All these informations have a timestamp (a float) and a label (a float or a string).
This is my data structure to save these informations:
pub struct Data {
file_name: String,
logs: Vec<(f32, String)>,
measures: Vec<(f32, f32)>,
statements: Vec<(f32, String)>,
}
I use socket to interact with the server.
I use also Arc to implement a Data struct and make it shareable for each of these modules.
So, when I handle the client, I verify if the message sent by the module is correct, and if it is I call a new function that process and save the message in the good data structure field (logs, measures or statements).
// Current ip address
let ip_addr: &str = &format!("{}:{}",
&ip,
port);
// Bind the current IP address
let listener = match TcpListener::bind(ip_addr) {
Ok(listener) => listener,
Err(error) => panic!("Canno't bind {}, due to error {}",
ip_addr,
error),
};
let global_data_struct = Data::new(DEFAULT_FILE.to_string());
let global_data_struct_shared = Arc::new(global_data_struct);
// Get and process streams
for stream in listener.incoming() {
let mut global_data_struct_shared_clone = global_data_struct_shared.clone();
thread::spawn(move || {
// Borrow stream
let stream = stream;
match stream {
// Get the stream value
Ok(mut stream_v) => {
let current_ip = stream_v.peer_addr().unwrap().ip();
let current_port = stream_v.peer_addr().unwrap().port();
println!("Connected with peer {}:{}", current_ip, current_port);
// PROBLEM IN handle_client!
// A get_mut from global_data_struct_shared_clone
// returns to me None, not a value - so I
// can't access to global_data_struct_shared_clone
// fields :'(
handle_client(&mut stream_v, &mut global_data_struct_shared_clone);
},
Err(_) => error!("Canno't decode stream"),
}
});
}
// Stop listening
drop(listener);
I have some problems to get a mutable reference in handle_client to process fields in global_data_struct_shared_clone, because the Arc::get_mut(global_data_struct_shared_clone) returns to me None - due to the global_data_struct_shared.clone() for each incoming request.
Can someone help me to manage correctly this structure between these 3 modules please?
The insight of Rust is that memory safety is achieved by enforcing Aliasing XOR Mutability.
Enforcing this single principle prevents whole classes of bugs: pointer/iterator invalidation (which was the goal) and also data races.

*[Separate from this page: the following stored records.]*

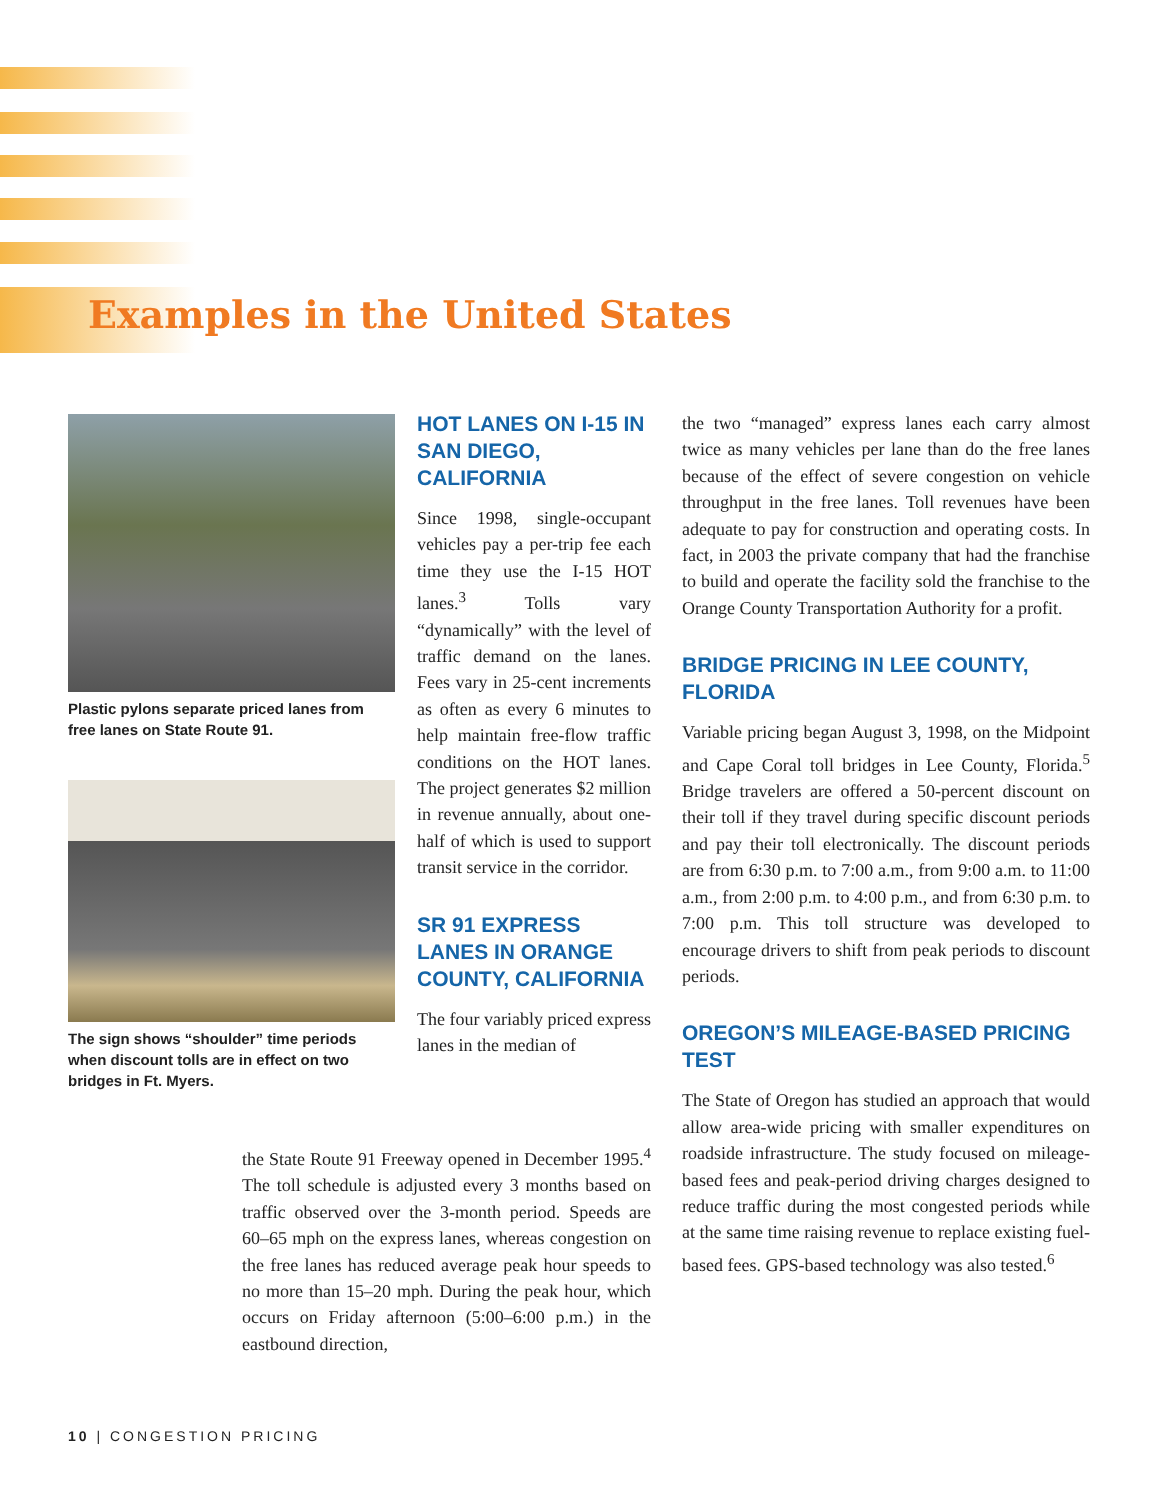Examples in the United States
Plastic pylons separate priced lanes from free lanes on State Route 91.
The sign shows “shoulder” time periods when discount tolls are in effect on two bridges in Ft. Myers.
HOT LANES ON I-15 IN SAN DIEGO, CALIFORNIA
Since 1998, single-occupant vehicles pay a per-trip fee each time they use the I-15 HOT lanes.<sup>3</sup> Tolls vary “dynamically” with the level of traffic demand on the lanes. Fees vary in 25-cent increments as often as every 6 minutes to help maintain free-flow traffic conditions on the HOT lanes. The project generates $2 million in revenue annually, about one-half of which is used to support transit service in the corridor.
SR 91 EXPRESS LANES IN ORANGE COUNTY, CALIFORNIA
The four variably priced express lanes in the median of
the State Route 91 Freeway opened in December 1995.<sup>4</sup> The toll schedule is adjusted every 3 months based on traffic observed over the 3-month period. Speeds are 60–65 mph on the express lanes, whereas congestion on the free lanes has reduced average peak hour speeds to no more than 15–20 mph. During the peak hour, which occurs on Friday afternoon (5:00–6:00 p.m.) in the eastbound direction,
the two “managed” express lanes each carry almost twice as many vehicles per lane than do the free lanes because of the effect of severe congestion on vehicle throughput in the free lanes. Toll revenues have been adequate to pay for construction and operating costs. In fact, in 2003 the private company that had the franchise to build and operate the facility sold the franchise to the Orange County Transportation Authority for a profit.
BRIDGE PRICING IN LEE COUNTY, FLORIDA
Variable pricing began August 3, 1998, on the Midpoint and Cape Coral toll bridges in Lee County, Florida.<sup>5</sup> Bridge travelers are offered a 50-percent discount on their toll if they travel during specific discount periods and pay their toll electronically. The discount periods are from 6:30 p.m. to 7:00 a.m., from 9:00 a.m. to 11:00 a.m., from 2:00 p.m. to 4:00 p.m., and from 6:30 p.m. to 7:00 p.m. This toll structure was developed to encourage drivers to shift from peak periods to discount periods.
OREGON’S MILEAGE-BASED PRICING TEST
The State of Oregon has studied an approach that would allow area-wide pricing with smaller expenditures on roadside infrastructure. The study focused on mileage-based fees and peak-period driving charges designed to reduce traffic during the most congested periods while at the same time raising revenue to replace existing fuel-based fees. GPS-based technology was also tested.<sup>6</sup>
10 | CONGESTION PRICING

As much as possible, Rust will try to enforce this principle at compile-time; however it can also enforce it at run-time if the user opts in by using dedicated types/methods.

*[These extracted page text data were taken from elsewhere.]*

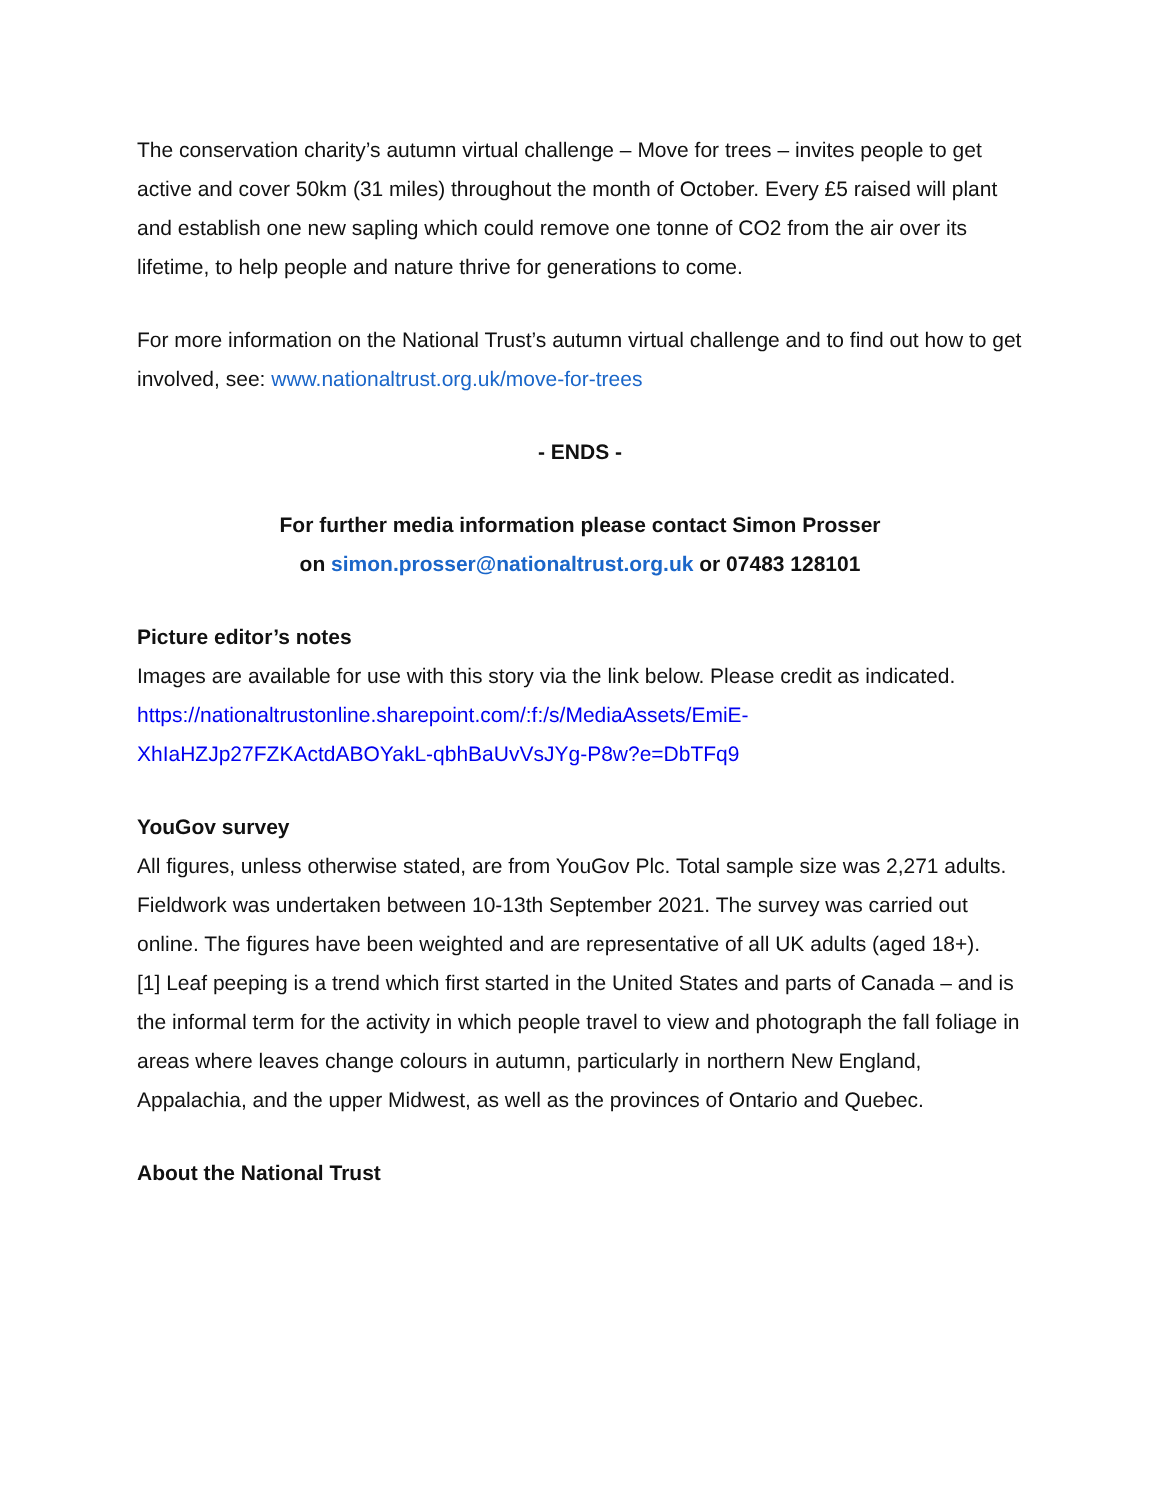The conservation charity’s autumn virtual challenge – Move for trees – invites people to get active and cover 50km (31 miles) throughout the month of October. Every £5 raised will plant and establish one new sapling which could remove one tonne of CO2 from the air over its lifetime, to help people and nature thrive for generations to come.
For more information on the National Trust’s autumn virtual challenge and to find out how to get involved, see: www.nationaltrust.org.uk/move-for-trees
- ENDS -
For further media information please contact Simon Prosser
on simon.prosser@nationaltrust.org.uk or 07483 128101
Picture editor’s notes
Images are available for use with this story via the link below. Please credit as indicated.
https://nationaltrustonline.sharepoint.com/:f:/s/MediaAssets/EmiE-XhIaHZJp27FZKActdABOYakL-qbhBaUvVsJYg-P8w?e=DbTFq9
YouGov survey
All figures, unless otherwise stated, are from YouGov Plc. Total sample size was 2,271 adults. Fieldwork was undertaken between 10-13th September 2021. The survey was carried out online. The figures have been weighted and are representative of all UK adults (aged 18+).
[1] Leaf peeping is a trend which first started in the United States and parts of Canada – and is the informal term for the activity in which people travel to view and photograph the fall foliage in areas where leaves change colours in autumn, particularly in northern New England, Appalachia, and the upper Midwest, as well as the provinces of Ontario and Quebec.
About the National Trust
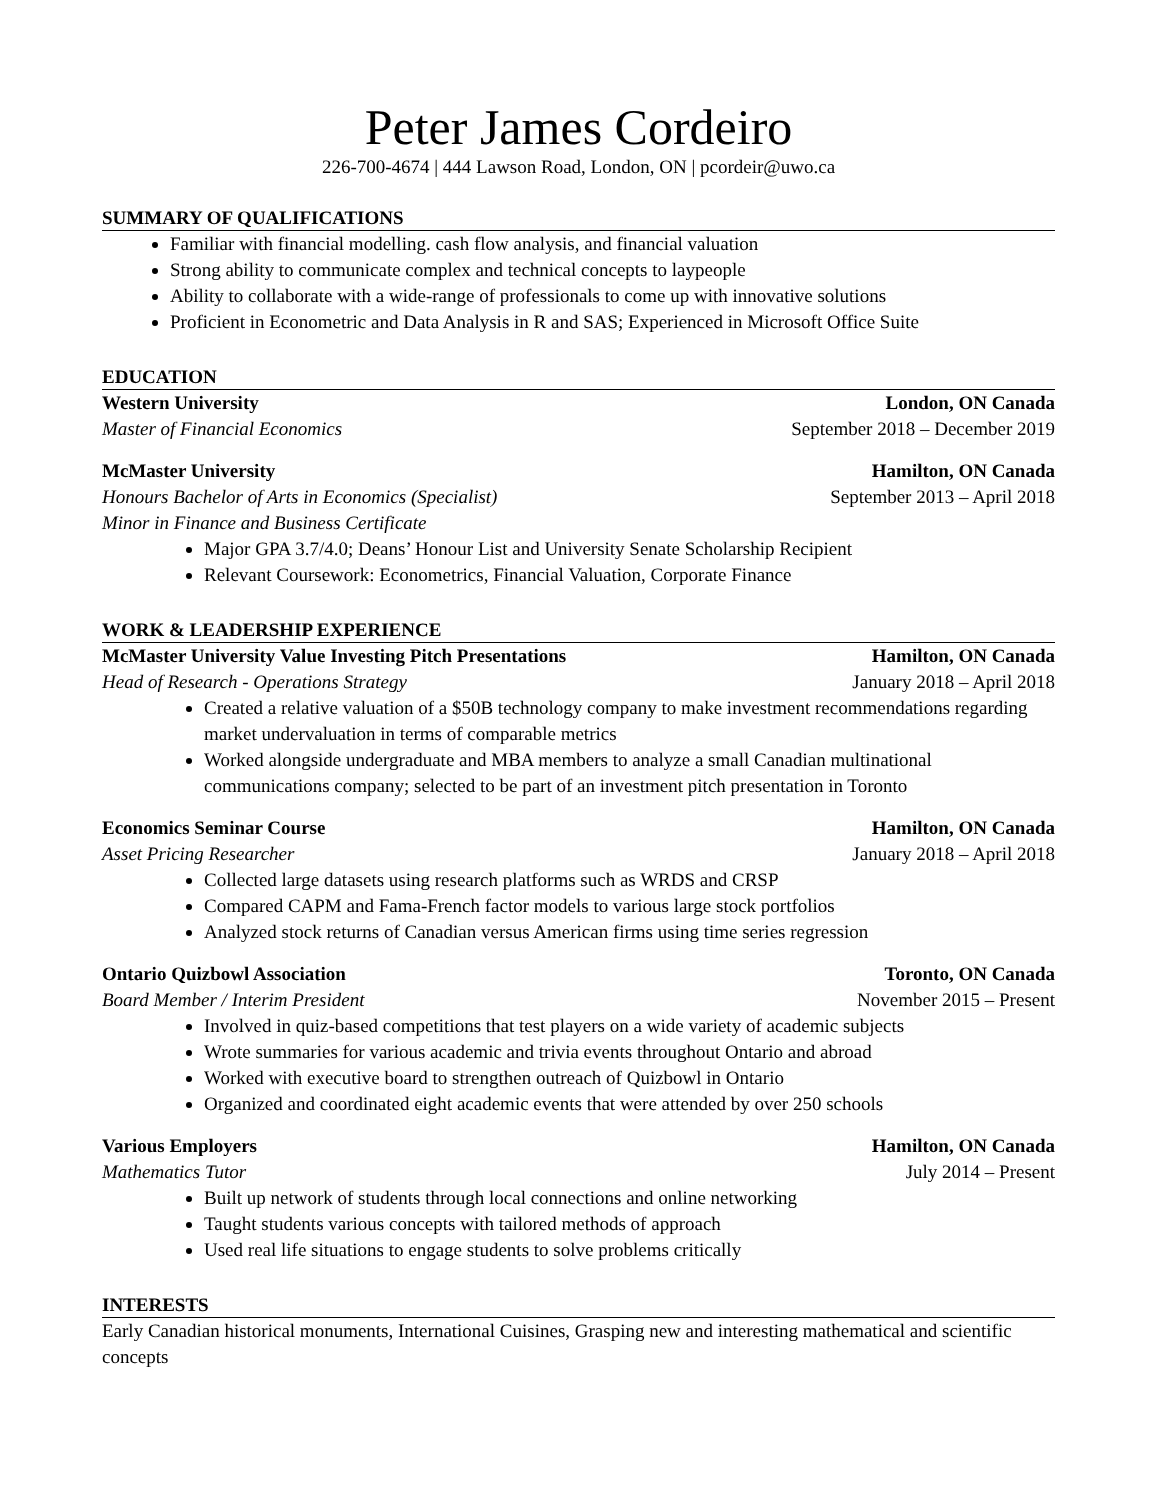Peter James Cordeiro
226-700-4674 | 444 Lawson Road, London, ON | pcordeir@uwo.ca
SUMMARY OF QUALIFICATIONS
Familiar with financial modelling. cash flow analysis, and financial valuation
Strong ability to communicate complex and technical concepts to laypeople
Ability to collaborate with a wide-range of professionals to come up with innovative solutions
Proficient in Econometric and Data Analysis in R and SAS; Experienced in Microsoft Office Suite
EDUCATION
Western University London, ON Canada
Master of Financial Economics September 2018 – December 2019
McMaster University Hamilton, ON Canada
Honours Bachelor of Arts in Economics (Specialist) September 2013 – April 2018
Minor in Finance and Business Certificate
Major GPA 3.7/4.0; Deans’ Honour List and University Senate Scholarship Recipient
Relevant Coursework: Econometrics, Financial Valuation, Corporate Finance
WORK & LEADERSHIP EXPERIENCE
McMaster University Value Investing Pitch Presentations Hamilton, ON Canada
Head of Research - Operations Strategy January 2018 – April 2018
Created a relative valuation of a $50B technology company to make investment recommendations regarding market undervaluation in terms of comparable metrics
Worked alongside undergraduate and MBA members to analyze a small Canadian multinational communications company; selected to be part of an investment pitch presentation in Toronto
Economics Seminar Course Hamilton, ON Canada
Asset Pricing Researcher January 2018 – April 2018
Collected large datasets using research platforms such as WRDS and CRSP
Compared CAPM and Fama-French factor models to various large stock portfolios
Analyzed stock returns of Canadian versus American firms using time series regression
Ontario Quizbowl Association Toronto, ON Canada
Board Member / Interim President November 2015 – Present
Involved in quiz-based competitions that test players on a wide variety of academic subjects
Wrote summaries for various academic and trivia events throughout Ontario and abroad
Worked with executive board to strengthen outreach of Quizbowl in Ontario
Organized and coordinated eight academic events that were attended by over 250 schools
Various Employers Hamilton, ON Canada
Mathematics Tutor July 2014 – Present
Built up network of students through local connections and online networking
Taught students various concepts with tailored methods of approach
Used real life situations to engage students to solve problems critically
INTERESTS
Early Canadian historical monuments, International Cuisines, Grasping new and interesting mathematical and scientific concepts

Arc::get_mut is such a method. An Arc (Atomic Reference Counted pointer) is specifically meant to share a reference between multiple owners, which means aliasing, and as a result disallows mutability by default; Arc::get_mut will perform a run-time check: if the pointer is actually not alias (count of 1), then it allows mutability.
However, as you realized, this is not suitable in your case since the Arc is aliased at that point in time.

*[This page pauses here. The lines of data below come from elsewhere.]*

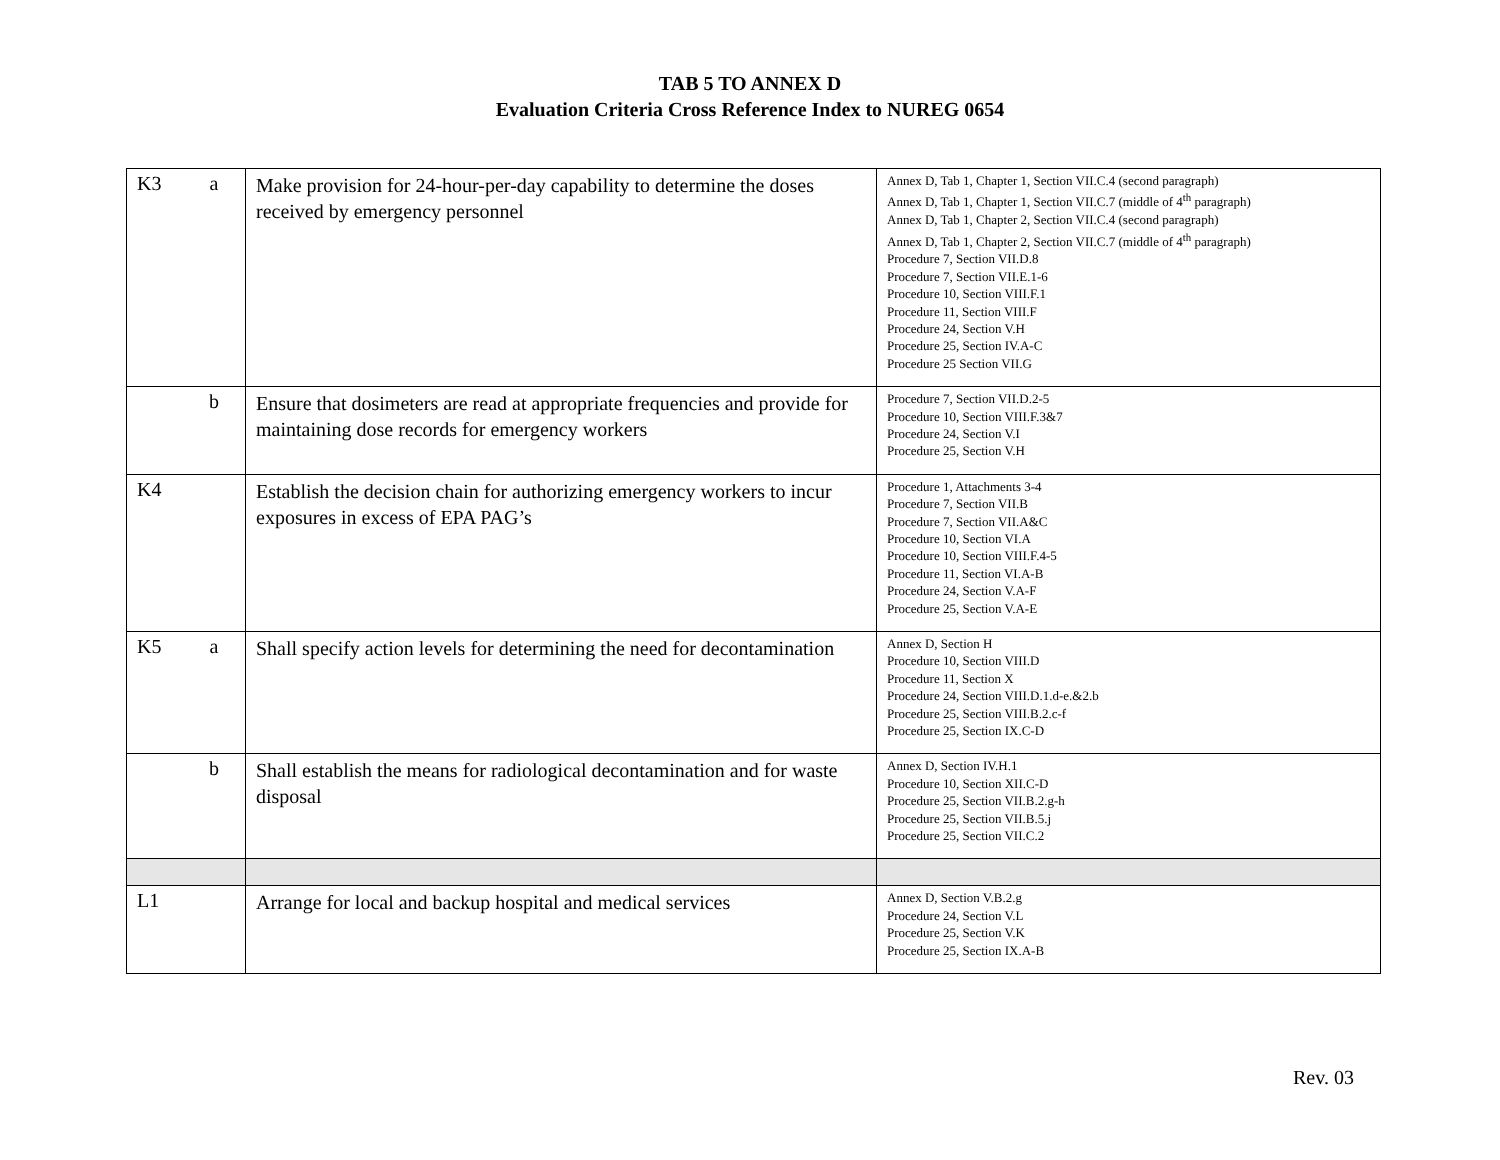TAB 5 TO ANNEX D
Evaluation Criteria Cross Reference Index to NUREG 0654
| K3 | a | Make provision for 24-hour-per-day capability to determine the doses received by emergency personnel | Annex D, Tab 1, Chapter 1, Section VII.C.4 (second paragraph) Annex D, Tab 1, Chapter 1, Section VII.C.7 (middle of 4<sup>th</sup> paragraph) Annex D, Tab 1, Chapter 2, Section VII.C.4 (second paragraph) Annex D, Tab 1, Chapter 2, Section VII.C.7 (middle of 4<sup>th</sup> paragraph) Procedure 7, Section VII.D.8 Procedure 7, Section VII.E.1-6 Procedure 10, Section VIII.F.1 Procedure 11, Section VIII.F Procedure 24, Section V.H Procedure 25, Section IV.A-C Procedure 25 Section VII.G |
| | b | Ensure that dosimeters are read at appropriate frequencies and provide for maintaining dose records for emergency workers | Procedure 7, Section VII.D.2-5 Procedure 10, Section VIII.F.3&7 Procedure 24, Section V.I Procedure 25, Section V.H |
| K4 | | Establish the decision chain for authorizing emergency workers to incur exposures in excess of EPA PAG’s | Procedure 1, Attachments 3-4 Procedure 7, Section VII.B Procedure 7, Section VII.A&C Procedure 10, Section VI.A Procedure 10, Section VIII.F.4-5 Procedure 11, Section VI.A-B Procedure 24, Section V.A-F Procedure 25, Section V.A-E |
| K5 | a | Shall specify action levels for determining the need for decontamination | Annex D, Section H Procedure 10, Section VIII.D Procedure 11, Section X Procedure 24, Section VIII.D.1.d-e.&2.b Procedure 25, Section VIII.B.2.c-f Procedure 25, Section IX.C-D |
| | b | Shall establish the means for radiological decontamination and for waste disposal | Annex D, Section IV.H.1 Procedure 10, Section XII.C-D Procedure 25, Section VII.B.2.g-h Procedure 25, Section VII.B.5.j Procedure 25, Section VII.C.2 |
| L1 | | Arrange for local and backup hospital and medical services | Annex D, Section V.B.2.g Procedure 24, Section V.L Procedure 25, Section V.K Procedure 25, Section IX.A-B |
Rev. 03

So you need to turn to other types.
The simplest solution is Arc<Mutex<...>>, Arc allows sharing, Mutex allows controlled mutability, together you can share with run-time controlled mutability enforced by the Mutex.
This is coarse-grained, but might very well be sufficient.
More sophisticated approaches can use RwLock (Reader-Writer lock), more granular Mutex or even atomics; but I would advise starting with a single Mutex and see how it goes, you have to walk before you run.